(Excerpts from a dataset)
■ ■ ■ ■ ■ ■ ■

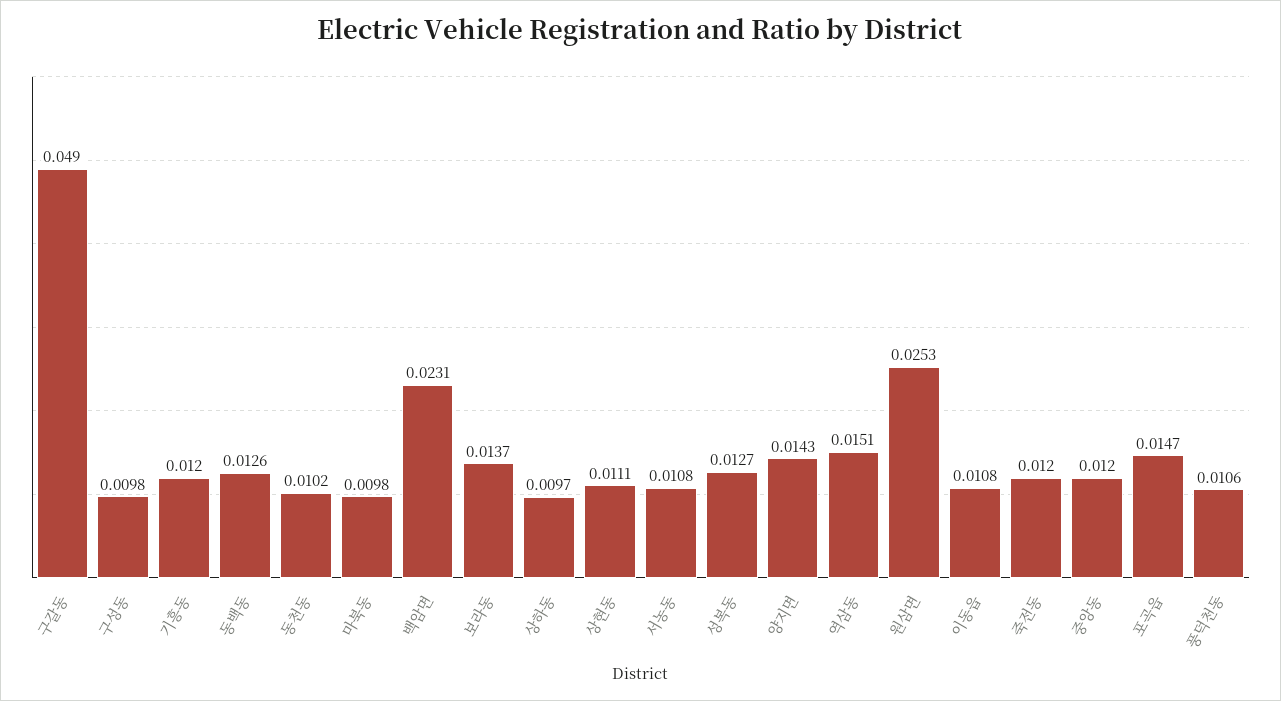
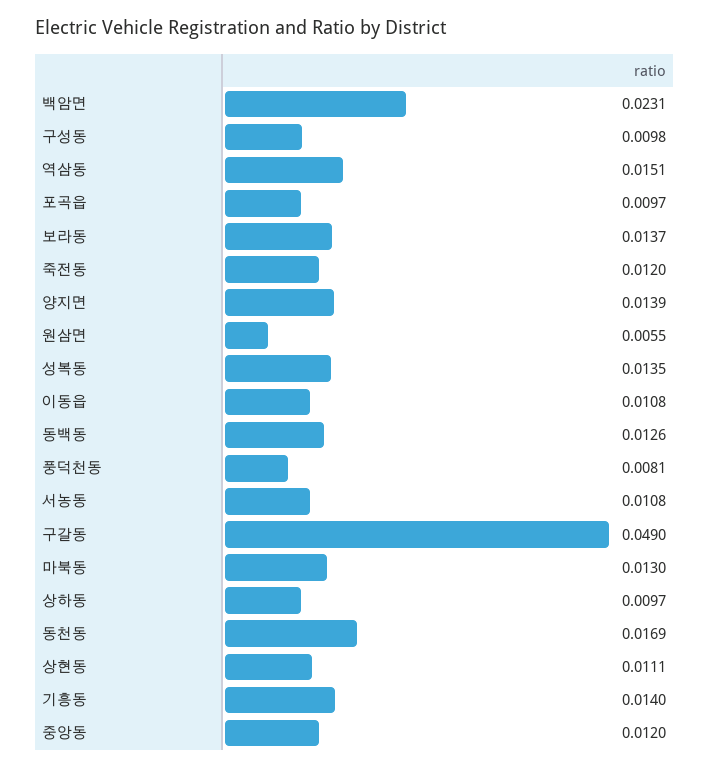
기흥동: 0.012 -> 0.014
동천동: 0.0102 -> 0.0169
마북동: 0.0098 -> 0.013
성복동: 0.0127 -> 0.0135
양지면: 0.0143 -> 0.0139
원삼면: 0.0253 -> 0.0055
포곡읍: 0.0147 -> 0.0097
풍덕천동: 0.0106 -> 0.0081

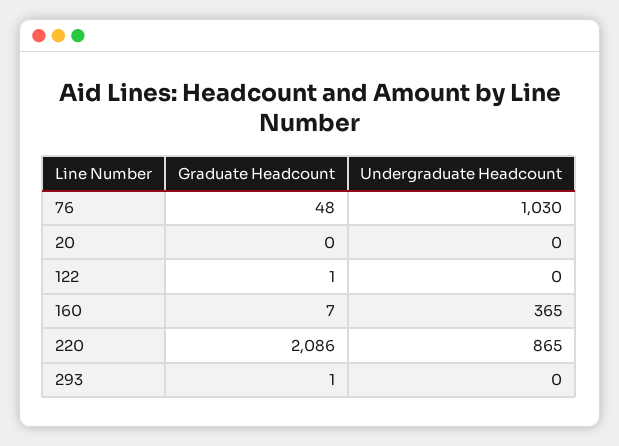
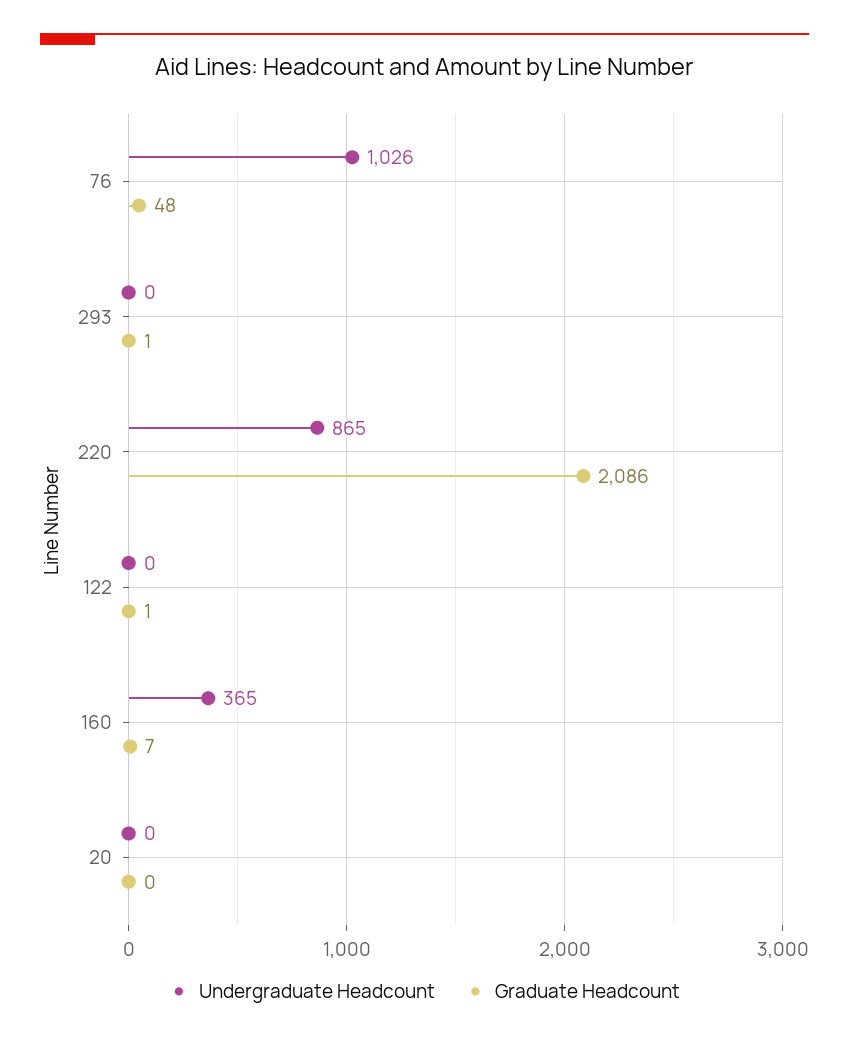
Undergraduate Headcount, 76: 1030 -> 1026

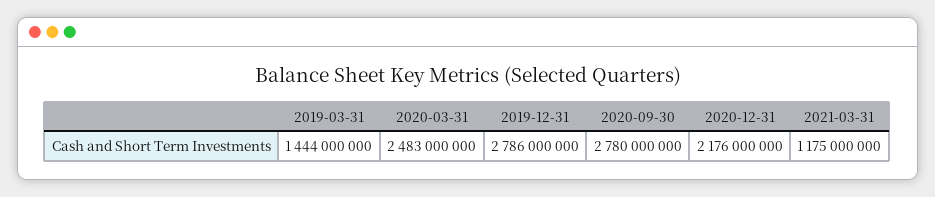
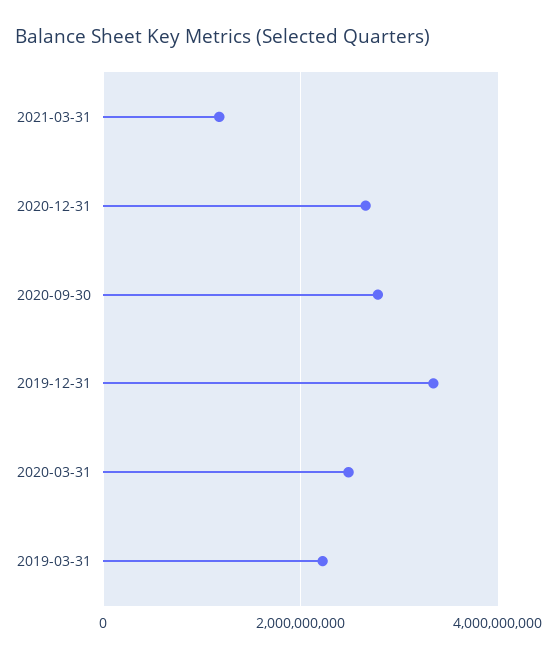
2019-03-31: 1444000000 -> 2200000000
2019-12-31: 2786000000 -> 3400000000
2020-12-31: 2176000000 -> 2600000000

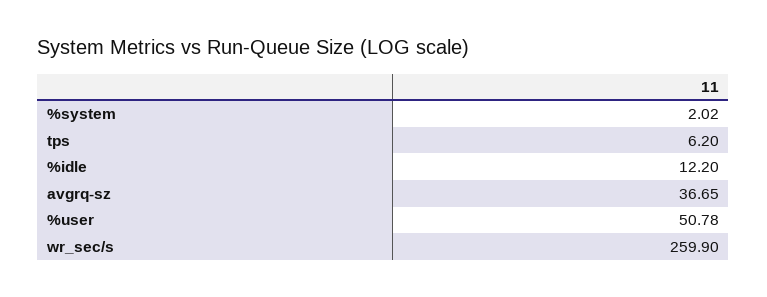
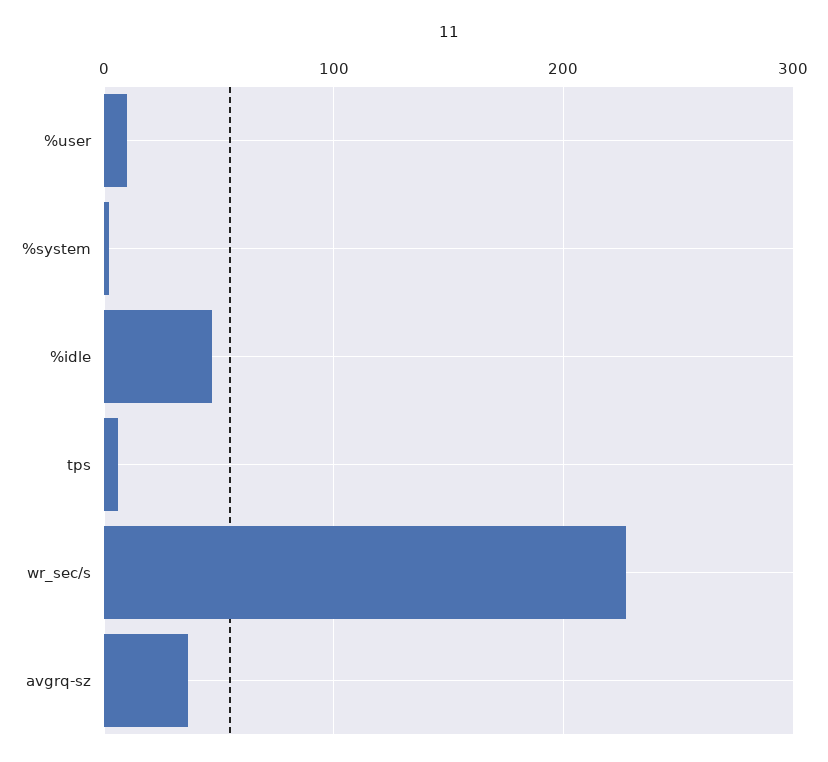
%idle: 12.2 -> 50
%user: 50.78 -> 10
wr_sec/s: 259.9 -> 230

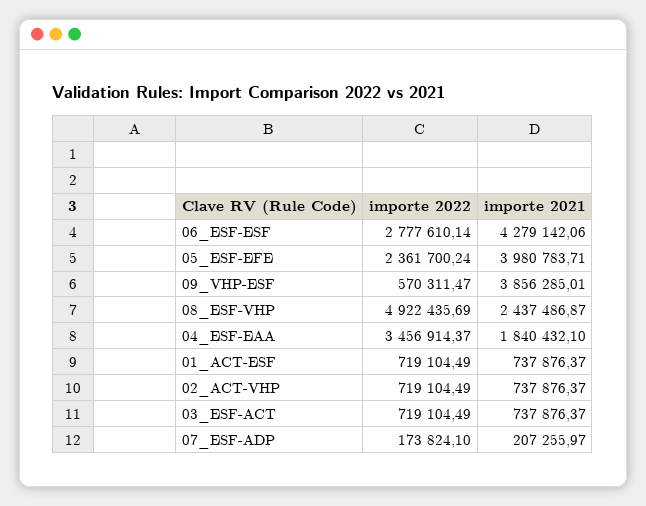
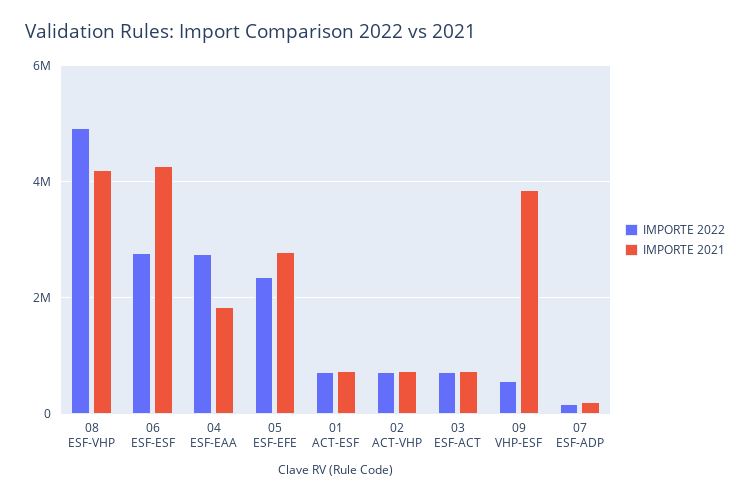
importe 2021, 05_ESF-EFE: 3980783.71 -> 2800000
importe 2021, 08_ESF-VHP: 2437486.87 -> 4200000
importe 2022, 04_ESF-EAA: 3456914.37 -> 2800000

■ ■ ■ ■ ■ ■ ■

**WRITTEN TASK**
Omitting all pictures, copy the preceding entries without any alteration.

**ANSWER TO THIS TASK**
기흥동: 0.012 -> 0.014
동천동: 0.0102 -> 0.0169
마북동: 0.0098 -> 0.013
성복동: 0.0127 -> 0.0135
양지면: 0.0143 -> 0.0139
원삼면: 0.0253 -> 0.0055
포곡읍: 0.0147 -> 0.0097
풍덕천동: 0.0106 -> 0.0081

Undergraduate Headcount, 76: 1030 -> 1026

2019-03-31: 1444000000 -> 2200000000
2019-12-31: 2786000000 -> 3400000000
2020-12-31: 2176000000 -> 2600000000

%idle: 12.2 -> 50
%user: 50.78 -> 10
wr_sec/s: 259.9 -> 230

importe 2021, 05_ESF-EFE: 3980783.71 -> 2800000
importe 2021, 08_ESF-VHP: 2437486.87 -> 4200000
importe 2022, 04_ESF-EAA: 3456914.37 -> 2800000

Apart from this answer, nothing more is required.